Rendered images and their source text
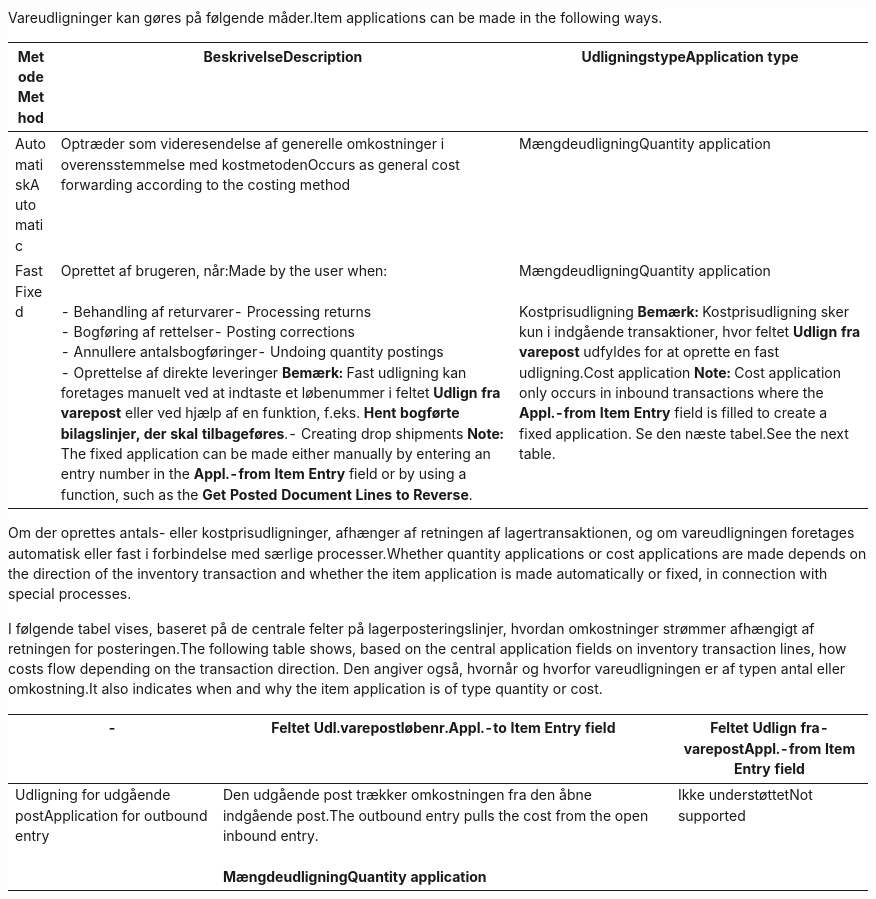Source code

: <span data-ttu-id="b6f61-115">Vareudligninger kan gøres på følgende måder.</span><span class="sxs-lookup"><span data-stu-id="b6f61-115">Item applications can be made in the following ways.</span></span>  

|<span data-ttu-id="b6f61-116">Metode</span><span class="sxs-lookup"><span data-stu-id="b6f61-116">Method</span></span>|<span data-ttu-id="b6f61-117">Beskrivelse</span><span class="sxs-lookup"><span data-stu-id="b6f61-117">Description</span></span>|<span data-ttu-id="b6f61-118">Udligningstype</span><span class="sxs-lookup"><span data-stu-id="b6f61-118">Application type</span></span>|  
|------------|---------------------------------------|----------------------|  
|<span data-ttu-id="b6f61-119">Automatisk</span><span class="sxs-lookup"><span data-stu-id="b6f61-119">Automatic</span></span>|<span data-ttu-id="b6f61-120">Optræder som videresendelse af generelle omkostninger i overensstemmelse med kostmetoden</span><span class="sxs-lookup"><span data-stu-id="b6f61-120">Occurs as general cost forwarding according to the costing method</span></span>|<span data-ttu-id="b6f61-121">Mængdeudligning</span><span class="sxs-lookup"><span data-stu-id="b6f61-121">Quantity application</span></span>|  
|<span data-ttu-id="b6f61-122">Fast</span><span class="sxs-lookup"><span data-stu-id="b6f61-122">Fixed</span></span>|<span data-ttu-id="b6f61-123">Oprettet af brugeren, når:</span><span class="sxs-lookup"><span data-stu-id="b6f61-123">Made by the user when:</span></span><br /><br /> <span data-ttu-id="b6f61-124">-   Behandling af returvarer</span><span class="sxs-lookup"><span data-stu-id="b6f61-124">-   Processing returns</span></span><br /><span data-ttu-id="b6f61-125">-   Bogføring af rettelser</span><span class="sxs-lookup"><span data-stu-id="b6f61-125">-   Posting corrections</span></span><br /><span data-ttu-id="b6f61-126">-   Annullere antalsbogføringer</span><span class="sxs-lookup"><span data-stu-id="b6f61-126">-   Undoing quantity postings</span></span><br /><span data-ttu-id="b6f61-127">-   Oprettelse af direkte leveringer **Bemærk:** Fast udligning kan foretages manuelt ved at indtaste et løbenummer i feltet **Udlign fra varepost** eller ved hjælp af en funktion, f.eks. **Hent bogførte bilagslinjer, der skal tilbageføres**.</span><span class="sxs-lookup"><span data-stu-id="b6f61-127">-   Creating drop shipments **Note:**  The fixed application can be  made either manually by entering an entry number in the **Appl.-from Item Entry** field or by using a function, such as the **Get Posted Document Lines to Reverse**.</span></span>|<span data-ttu-id="b6f61-128">Mængdeudligning</span><span class="sxs-lookup"><span data-stu-id="b6f61-128">Quantity application</span></span><br /><br /> <span data-ttu-id="b6f61-129">Kostprisudligning **Bemærk:** Kostprisudligning sker kun i indgående transaktioner, hvor feltet **Udlign fra varepost** udfyldes for at oprette en fast udligning.</span><span class="sxs-lookup"><span data-stu-id="b6f61-129">Cost application **Note:**  Cost application only occurs in inbound transactions where the **Appl.-from Item Entry** field is filled to create a fixed application.</span></span> <span data-ttu-id="b6f61-130">Se den næste tabel.</span><span class="sxs-lookup"><span data-stu-id="b6f61-130">See the next table.</span></span>|  

<span data-ttu-id="b6f61-131">Om der oprettes antals- eller kostprisudligninger, afhænger af retningen af lagertransaktionen, og om vareudligningen foretages automatisk eller fast i forbindelse med særlige processer.</span><span class="sxs-lookup"><span data-stu-id="b6f61-131">Whether quantity applications or cost applications are made depends on the direction of the inventory transaction and whether the item application is made automatically or fixed, in connection with special processes.</span></span>  

<span data-ttu-id="b6f61-132">I følgende tabel vises, baseret på de centrale felter på lagerposteringslinjer, hvordan omkostninger strømmer afhængigt af retningen for posteringen.</span><span class="sxs-lookup"><span data-stu-id="b6f61-132">The following table shows, based on the central application fields on inventory transaction lines, how costs flow depending on the transaction direction.</span></span> <span data-ttu-id="b6f61-133">Den angiver også, hvornår og hvorfor vareudligningen er af typen antal eller omkostning.</span><span class="sxs-lookup"><span data-stu-id="b6f61-133">It also indicates when and why the item application is of type quantity or cost.</span></span>  

|-|<span data-ttu-id="b6f61-134">Feltet Udl.varepostløbenr.</span><span class="sxs-lookup"><span data-stu-id="b6f61-134">Appl.-to Item Entry field</span></span>|<span data-ttu-id="b6f61-135">Feltet Udlign fra-varepost</span><span class="sxs-lookup"><span data-stu-id="b6f61-135">Appl.-from Item Entry field</span></span>|  
|-|--------------------------------|----------------------------------|  
|<span data-ttu-id="b6f61-136">Udligning for udgående post</span><span class="sxs-lookup"><span data-stu-id="b6f61-136">Application for outbound entry</span></span>|<span data-ttu-id="b6f61-137">Den udgående post trækker omkostningen fra den åbne indgående post.</span><span class="sxs-lookup"><span data-stu-id="b6f61-137">The outbound entry pulls the cost from the open inbound entry.</span></span><br /><br /> <span data-ttu-id="b6f61-138">**Mængdeudligning**</span><span class="sxs-lookup"><span data-stu-id="b6f61-138">**Quantity application**</span></span>|<span data-ttu-id="b6f61-139">Ikke understøttet</span><span class="sxs-lookup"><span data-stu-id="b6f61-139">Not supported</span></span>|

■ **Written task**
Give back the source text of every entry above, character for character, leaving out the pictures.

■ **Exercise answer**
Source code

: <span data-ttu-id="b6f61-115">Vareudligninger kan gøres på følgende måder.</span><span class="sxs-lookup"><span data-stu-id="b6f61-115">Item applications can be made in the following ways.</span></span>  

|<span data-ttu-id="b6f61-116">Metode</span><span class="sxs-lookup"><span data-stu-id="b6f61-116">Method</span></span>|<span data-ttu-id="b6f61-117">Beskrivelse</span><span class="sxs-lookup"><span data-stu-id="b6f61-117">Description</span></span>|<span data-ttu-id="b6f61-118">Udligningstype</span><span class="sxs-lookup"><span data-stu-id="b6f61-118">Application type</span></span>|  
|------------|---------------------------------------|----------------------|  
|<span data-ttu-id="b6f61-119">Automatisk</span><span class="sxs-lookup"><span data-stu-id="b6f61-119">Automatic</span></span>|<span data-ttu-id="b6f61-120">Optræder som videresendelse af generelle omkostninger i overensstemmelse med kostmetoden</span><span class="sxs-lookup"><span data-stu-id="b6f61-120">Occurs as general cost forwarding according to the costing method</span></span>|<span data-ttu-id="b6f61-121">Mængdeudligning</span><span class="sxs-lookup"><span data-stu-id="b6f61-121">Quantity application</span></span>|  
|<span data-ttu-id="b6f61-122">Fast</span><span class="sxs-lookup"><span data-stu-id="b6f61-122">Fixed</span></span>|<span data-ttu-id="b6f61-123">Oprettet af brugeren, når:</span><span class="sxs-lookup"><span data-stu-id="b6f61-123">Made by the user when:</span></span><br /><br /> <span data-ttu-id="b6f61-124">-   Behandling af returvarer</span><span class="sxs-lookup"><span data-stu-id="b6f61-124">-   Processing returns</span></span><br /><span data-ttu-id="b6f61-125">-   Bogføring af rettelser</span><span class="sxs-lookup"><span data-stu-id="b6f61-125">-   Posting corrections</span></span><br /><span data-ttu-id="b6f61-126">-   Annullere antalsbogføringer</span><span class="sxs-lookup"><span data-stu-id="b6f61-126">-   Undoing quantity postings</span></span><br /><span data-ttu-id="b6f61-127">-   Oprettelse af direkte leveringer **Bemærk:** Fast udligning kan foretages manuelt ved at indtaste et løbenummer i feltet **Udlign fra varepost** eller ved hjælp af en funktion, f.eks. **Hent bogførte bilagslinjer, der skal tilbageføres**.</span><span class="sxs-lookup"><span data-stu-id="b6f61-127">-   Creating drop shipments **Note:**  The fixed application can be  made either manually by entering an entry number in the **Appl.-from Item Entry** field or by using a function, such as the **Get Posted Document Lines to Reverse**.</span></span>|<span data-ttu-id="b6f61-128">Mængdeudligning</span><span class="sxs-lookup"><span data-stu-id="b6f61-128">Quantity application</span></span><br /><br /> <span data-ttu-id="b6f61-129">Kostprisudligning **Bemærk:** Kostprisudligning sker kun i indgående transaktioner, hvor feltet **Udlign fra varepost** udfyldes for at oprette en fast udligning.</span><span class="sxs-lookup"><span data-stu-id="b6f61-129">Cost application **Note:**  Cost application only occurs in inbound transactions where the **Appl.-from Item Entry** field is filled to create a fixed application.</span></span> <span data-ttu-id="b6f61-130">Se den næste tabel.</span><span class="sxs-lookup"><span data-stu-id="b6f61-130">See the next table.</span></span>|  

<span data-ttu-id="b6f61-131">Om der oprettes antals- eller kostprisudligninger, afhænger af retningen af lagertransaktionen, og om vareudligningen foretages automatisk eller fast i forbindelse med særlige processer.</span><span class="sxs-lookup"><span data-stu-id="b6f61-131">Whether quantity applications or cost applications are made depends on the direction of the inventory transaction and whether the item application is made automatically or fixed, in connection with special processes.</span></span>  

<span data-ttu-id="b6f61-132">I følgende tabel vises, baseret på de centrale felter på lagerposteringslinjer, hvordan omkostninger strømmer afhængigt af retningen for posteringen.</span><span class="sxs-lookup"><span data-stu-id="b6f61-132">The following table shows, based on the central application fields on inventory transaction lines, how costs flow depending on the transaction direction.</span></span> <span data-ttu-id="b6f61-133">Den angiver også, hvornår og hvorfor vareudligningen er af typen antal eller omkostning.</span><span class="sxs-lookup"><span data-stu-id="b6f61-133">It also indicates when and why the item application is of type quantity or cost.</span></span>  

|-|<span data-ttu-id="b6f61-134">Feltet Udl.varepostløbenr.</span><span class="sxs-lookup"><span data-stu-id="b6f61-134">Appl.-to Item Entry field</span></span>|<span data-ttu-id="b6f61-135">Feltet Udlign fra-varepost</span><span class="sxs-lookup"><span data-stu-id="b6f61-135">Appl.-from Item Entry field</span></span>|  
|-|--------------------------------|----------------------------------|  
|<span data-ttu-id="b6f61-136">Udligning for udgående post</span><span class="sxs-lookup"><span data-stu-id="b6f61-136">Application for outbound entry</span></span>|<span data-ttu-id="b6f61-137">Den udgående post trækker omkostningen fra den åbne indgående post.</span><span class="sxs-lookup"><span data-stu-id="b6f61-137">The outbound entry pulls the cost from the open inbound entry.</span></span><br /><br /> <span data-ttu-id="b6f61-138">**Mængdeudligning**</span><span class="sxs-lookup"><span data-stu-id="b6f61-138">**Quantity application**</span></span>|<span data-ttu-id="b6f61-139">Ikke understøttet</span><span class="sxs-lookup"><span data-stu-id="b6f61-139">Not supported</span></span>|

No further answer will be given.